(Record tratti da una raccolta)
──────

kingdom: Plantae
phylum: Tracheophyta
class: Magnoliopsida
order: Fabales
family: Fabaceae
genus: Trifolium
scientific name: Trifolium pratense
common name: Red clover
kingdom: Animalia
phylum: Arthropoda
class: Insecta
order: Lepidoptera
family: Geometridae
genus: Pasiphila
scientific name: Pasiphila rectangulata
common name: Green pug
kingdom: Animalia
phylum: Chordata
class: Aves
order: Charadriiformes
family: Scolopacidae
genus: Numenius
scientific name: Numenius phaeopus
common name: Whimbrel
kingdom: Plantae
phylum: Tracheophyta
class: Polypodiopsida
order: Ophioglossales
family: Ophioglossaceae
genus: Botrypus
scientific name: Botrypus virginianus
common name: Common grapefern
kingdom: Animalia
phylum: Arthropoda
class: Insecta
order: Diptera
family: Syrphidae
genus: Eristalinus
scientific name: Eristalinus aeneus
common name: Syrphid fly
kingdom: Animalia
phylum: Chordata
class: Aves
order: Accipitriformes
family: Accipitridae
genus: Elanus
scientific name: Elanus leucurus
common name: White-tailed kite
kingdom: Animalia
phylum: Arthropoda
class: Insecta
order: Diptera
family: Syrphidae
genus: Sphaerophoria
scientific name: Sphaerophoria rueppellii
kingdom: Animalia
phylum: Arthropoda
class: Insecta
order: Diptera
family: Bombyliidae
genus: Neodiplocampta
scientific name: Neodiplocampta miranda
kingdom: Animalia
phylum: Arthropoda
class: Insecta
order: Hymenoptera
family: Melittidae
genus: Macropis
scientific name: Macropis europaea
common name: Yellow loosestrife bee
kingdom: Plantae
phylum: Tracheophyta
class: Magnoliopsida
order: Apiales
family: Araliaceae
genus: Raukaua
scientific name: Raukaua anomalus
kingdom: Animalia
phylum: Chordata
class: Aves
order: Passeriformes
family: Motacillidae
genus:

──────

Da fare:
Puoi riportare le righe di tutti i record come elenco numerato, tralasciando le righe vuote?

Soluzione:
1. kingdom: Plantae
2. phylum: Tracheophyta
3. class: Magnoliopsida
4. order: Fabales
5. family: Fabaceae
6. genus: Trifolium
7. scientific name: Trifolium pratense
8. common name: Red clover
9. kingdom: Animalia
10. phylum: Arthropoda
11. class: Insecta
12. order: Lepidoptera
13. family: Geometridae
14. genus: Pasiphila
15. scientific name: Pasiphila rectangulata
16. common name: Green pug
17. kingdom: Animalia
18. phylum: Chordata
19. class: Aves
20. order: Charadriiformes
21. family: Scolopacidae
22. genus: Numenius
23. scientific name: Numenius phaeopus
24. common name: Whimbrel
25. kingdom: Plantae
26. phylum: Tracheophyta
27. class: Polypodiopsida
28. order: Ophioglossales
29. family: Ophioglossaceae
30. genus: Botrypus
31. scientific name: Botrypus virginianus
32. common name: Common grapefern
33. kingdom: Animalia
34. phylum: Arthropoda
35. class: Insecta
36. order: Diptera
37. family: Syrphidae
38. genus: Eristalinus
39. scientific name: Eristalinus aeneus
40. common name: Syrphid fly
41. kingdom: Animalia
42. phylum: Chordata
43. class: Aves
44. order: Accipitriformes
45. family: Accipitridae
46. genus: Elanus
47. scientific name: Elanus leucurus
48. common name: White-tailed kite
49. kingdom: Animalia
50. phylum: Arthropoda
51. class: Insecta
52. order: Diptera
53. family: Syrphidae
54. genus: Sphaerophoria
55. scientific name: Sphaerophoria rueppellii
56. kingdom: Animalia
57. phylum: Arthropoda
58. class: Insecta
59. order: Diptera
60. family: Bombyliidae
61. genus: Neodiplocampta
62. scientific name: Neodiplocampta miranda
63. kingdom: Animalia
64. phylum: Arthropoda
65. class: Insecta
66. order: Hymenoptera
67. family: Melittidae
68. genus: Macropis
69. scientific name: Macropis europaea
70. common name: Yellow loosestrife bee
71. kingdom: Plantae
72. phylum: Tracheophyta
73. class: Magnoliopsida
74. order: Apiales
75. family: Araliaceae
76. genus: Raukaua
77. scientific name: Raukaua anomalus
78. kingdom: Animalia
79. phylum: Chordata
80. class: Aves
81. order: Passeriformes
82. family: Motacillidae
83. genus:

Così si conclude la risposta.